[Zope-dev] Follow up: Coroner's toolkit for zope, or how to figure out what went wrong.

Romain Slootmaekers romain@zzict.com
Mon, 12 Aug 2002 19:17:09 +0200


Toby Dickenson wrote:
> On Monday 12 Aug 2002 4:50 pm, Joachim Werner wrote:
> 
>>Hi!
>>
>>I know of exactly two cases that could really cause a ZODB loose data: if
>>you reach the 2GB limit with a Python not compiled for larger files and if
>>you reach the physical limit of your storage. That is, if your case doesn't
>>add a third one ...

well, it isn't the 2GB limit, nor the storage limit,...
BTW, i wish I still had your good faith in software :(

> 
> 
> FileStorage is robust and mature, but its not a good as this statement 
> suggests.  There have been a number of bugs that cause packing to delete more 
> than it should (a few very small holes still remain), bugs that cause 
> FileStorage to overwrite the middle of its log file, and bugs that cause its 
> position index to get muddled.

ouch. packing couldn't be the problem though.... (we haven't packed 
recently)

After spending some times looking at the logs. I could dig up the 
following traceback :


   File 
"/home/zope/Zope-2.5.1-linux2-x86/lib/python/ZODB/Connection.py", line 46
3, in setstate
     raise ReadConflictError(object=object)

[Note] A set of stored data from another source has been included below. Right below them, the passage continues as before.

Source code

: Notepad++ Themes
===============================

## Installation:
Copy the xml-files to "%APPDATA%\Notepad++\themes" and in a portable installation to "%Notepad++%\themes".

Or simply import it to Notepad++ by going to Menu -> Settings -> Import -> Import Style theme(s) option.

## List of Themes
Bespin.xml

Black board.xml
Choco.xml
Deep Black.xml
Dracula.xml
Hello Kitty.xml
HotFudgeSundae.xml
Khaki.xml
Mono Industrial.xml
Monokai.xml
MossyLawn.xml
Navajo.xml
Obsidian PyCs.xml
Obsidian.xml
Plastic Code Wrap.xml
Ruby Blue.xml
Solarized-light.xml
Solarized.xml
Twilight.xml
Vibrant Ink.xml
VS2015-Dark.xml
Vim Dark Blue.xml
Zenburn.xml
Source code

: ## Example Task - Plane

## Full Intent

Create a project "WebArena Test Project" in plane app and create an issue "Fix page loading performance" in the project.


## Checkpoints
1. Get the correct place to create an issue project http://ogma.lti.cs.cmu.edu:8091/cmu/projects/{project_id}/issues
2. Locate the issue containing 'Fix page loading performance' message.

ReadConflictError: database read conflict error (oid 000000000000bc8d,

our code that causes it basically changes some attributes and then
does a

self._p_changed=1

in some persistent object.


The problem is this:
appearantly that object is also touched in some other thread causing the 
conflict error.

So far I understand what's happening. but then it gets blurry.
the resolution of the conflict handeling somehow drops everything in 
that object tree.

Basically we have

class DB (Persistent,Implicit):
    .....

    def __init__(self):
	self.__dbItems=[]

class DBItem(Persistent,Implicit):
    ....

    def setSomething(self,...):
        ...
        self._p_changed=1




and DB contains a set of DBItem objects, and touching one of them drops 
the DB object.


> 
> 
> The first thing I would recommend trying today is shutting down, removing 
> data.fs.index, and restarting. In recebnt versions data.fs.index make very 
> heavy use of BTrees, and all released versions of the BTree code have small 
> bugs.

hm, isn't there a policy on adding tests that expose the bugs to the set 
of unittests ?

If we (our company that is)can't resolve the problem, we'll have to 
reconsider our strategy on data storage and perhaps even drop the use of 
the ZODB for anything but scripts and static content. all managed 
content types then have to stored in something more robust like some 
relational database, and we all know how well object trees fit into 
relational databases. :(


Anyway, If we find more, then we'll post it here.
Sloot.